METHODS: NPCs and MSCs were labeled by transduction with Ad/GFP (Green Fluorescent Protein) and Ad/RFP (Red Fluorescent Protein), respectively, and co-cultured at 50:50 ratio in alginate beads and pellets. Alginate beads were dissolved after 1 day (control) and 14 days of co-culture. Cells were then sorted by FACS, mRNA extracted separately from NPCs and MSCs, and collagen-II expression assessed by real-time RT-PCR. Pellets were fixed after 2 weeks of co-culture and FISH was performed visualizing X and Y chromosomes.
RESULTS: The gene expression of collagen-II was increased in both hNPC (4 fold) and hMSC (10.5 fold) after two weeks of co-culture compared with the control.
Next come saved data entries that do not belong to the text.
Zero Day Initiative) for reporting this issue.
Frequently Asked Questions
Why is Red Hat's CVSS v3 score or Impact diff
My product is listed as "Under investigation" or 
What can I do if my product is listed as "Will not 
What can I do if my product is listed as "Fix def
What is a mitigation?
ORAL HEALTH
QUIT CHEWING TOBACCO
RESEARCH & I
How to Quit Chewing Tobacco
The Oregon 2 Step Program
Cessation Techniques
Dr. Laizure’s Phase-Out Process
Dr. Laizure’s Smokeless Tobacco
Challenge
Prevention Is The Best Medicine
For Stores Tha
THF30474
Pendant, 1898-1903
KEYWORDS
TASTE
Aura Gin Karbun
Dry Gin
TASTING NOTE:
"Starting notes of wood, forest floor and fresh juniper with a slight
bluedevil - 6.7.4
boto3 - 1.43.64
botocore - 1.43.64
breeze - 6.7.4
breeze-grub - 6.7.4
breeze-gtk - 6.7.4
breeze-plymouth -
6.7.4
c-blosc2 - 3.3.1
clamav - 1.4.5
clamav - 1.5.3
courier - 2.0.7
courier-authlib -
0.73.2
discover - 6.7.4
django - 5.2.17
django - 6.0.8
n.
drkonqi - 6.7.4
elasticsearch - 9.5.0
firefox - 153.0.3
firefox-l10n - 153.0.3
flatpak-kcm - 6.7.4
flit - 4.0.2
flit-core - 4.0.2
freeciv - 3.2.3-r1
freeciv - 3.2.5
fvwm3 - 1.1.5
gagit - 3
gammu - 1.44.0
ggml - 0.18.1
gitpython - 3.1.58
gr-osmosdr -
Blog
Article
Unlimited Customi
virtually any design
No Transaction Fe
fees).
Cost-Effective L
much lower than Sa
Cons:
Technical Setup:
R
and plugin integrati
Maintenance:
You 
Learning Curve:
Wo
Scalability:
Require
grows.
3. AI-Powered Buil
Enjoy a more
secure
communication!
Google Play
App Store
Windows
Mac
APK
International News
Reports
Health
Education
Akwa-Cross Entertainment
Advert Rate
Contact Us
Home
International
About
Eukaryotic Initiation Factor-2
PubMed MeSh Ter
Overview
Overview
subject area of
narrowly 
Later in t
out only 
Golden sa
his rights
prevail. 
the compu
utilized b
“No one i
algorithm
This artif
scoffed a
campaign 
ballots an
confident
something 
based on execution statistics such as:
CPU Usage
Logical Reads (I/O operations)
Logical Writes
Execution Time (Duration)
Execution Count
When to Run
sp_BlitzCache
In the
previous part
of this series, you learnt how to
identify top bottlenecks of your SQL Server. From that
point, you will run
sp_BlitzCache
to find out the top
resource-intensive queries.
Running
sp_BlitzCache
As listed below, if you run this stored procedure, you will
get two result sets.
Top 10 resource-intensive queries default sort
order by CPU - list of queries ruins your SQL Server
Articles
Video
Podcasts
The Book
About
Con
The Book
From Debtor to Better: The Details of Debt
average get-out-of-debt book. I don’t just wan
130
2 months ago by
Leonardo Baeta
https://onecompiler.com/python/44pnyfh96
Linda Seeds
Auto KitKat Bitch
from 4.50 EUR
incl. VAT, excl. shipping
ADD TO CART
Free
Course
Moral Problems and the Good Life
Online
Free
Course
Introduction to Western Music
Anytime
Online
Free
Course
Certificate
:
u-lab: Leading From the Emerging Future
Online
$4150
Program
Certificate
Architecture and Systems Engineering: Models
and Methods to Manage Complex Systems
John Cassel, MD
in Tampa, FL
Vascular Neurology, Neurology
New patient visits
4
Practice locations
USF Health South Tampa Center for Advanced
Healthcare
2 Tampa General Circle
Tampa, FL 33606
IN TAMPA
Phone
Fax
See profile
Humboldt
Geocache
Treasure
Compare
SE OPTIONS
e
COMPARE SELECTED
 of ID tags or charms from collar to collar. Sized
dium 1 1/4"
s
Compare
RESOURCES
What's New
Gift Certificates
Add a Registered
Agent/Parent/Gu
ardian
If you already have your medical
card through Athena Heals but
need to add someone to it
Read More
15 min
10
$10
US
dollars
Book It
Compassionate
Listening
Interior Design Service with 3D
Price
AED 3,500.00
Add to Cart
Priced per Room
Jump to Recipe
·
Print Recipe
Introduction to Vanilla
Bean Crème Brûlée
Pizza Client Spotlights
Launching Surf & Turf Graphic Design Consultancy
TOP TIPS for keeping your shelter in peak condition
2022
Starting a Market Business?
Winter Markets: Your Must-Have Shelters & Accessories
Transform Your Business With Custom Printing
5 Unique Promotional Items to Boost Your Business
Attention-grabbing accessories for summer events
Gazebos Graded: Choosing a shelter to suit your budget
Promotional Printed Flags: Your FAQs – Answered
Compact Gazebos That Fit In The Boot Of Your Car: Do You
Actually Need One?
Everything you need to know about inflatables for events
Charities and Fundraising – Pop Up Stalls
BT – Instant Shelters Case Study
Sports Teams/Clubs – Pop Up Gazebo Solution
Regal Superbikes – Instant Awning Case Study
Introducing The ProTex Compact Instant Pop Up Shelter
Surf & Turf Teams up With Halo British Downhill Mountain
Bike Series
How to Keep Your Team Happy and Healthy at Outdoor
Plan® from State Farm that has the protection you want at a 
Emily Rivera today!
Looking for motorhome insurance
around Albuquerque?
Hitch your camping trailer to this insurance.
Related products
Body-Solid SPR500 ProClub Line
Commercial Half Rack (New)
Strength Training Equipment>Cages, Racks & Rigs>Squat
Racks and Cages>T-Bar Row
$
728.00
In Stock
FACS analysis after 14 days of co-culture, showed that 0.5% of cells were double fluorescent for GFP and RFP. However, both male and female cells were independently identified by FISH.
FISH using the Chromosome enumerator probe (CEP) X and Y.
Male MSC and female NPC were identified independently in co-culture.
CONCLUSIONS: The results of this study demonstrate that the interaction between MSC and NPC may derive from a combination of MSC differentiation towards a more chondrogenic phenotype as well as stimulatory paracrine effects exerted by MSCs upon NPCs. The presence of few two-color positive cells by FACS, without any qualitative observation of cells with tetraploid DNA by FISH, leads us to consider cell fusion a rare phenomenon. The ongoing study of mRNA expression of other gene will further clarify the interaction between MSC and NPC. This study further clarifies the mechanism of the interaction between MSCs and NPCs, and improves the understanding of the potential
of MSCs to alter the course of intervertebral disc degeneration.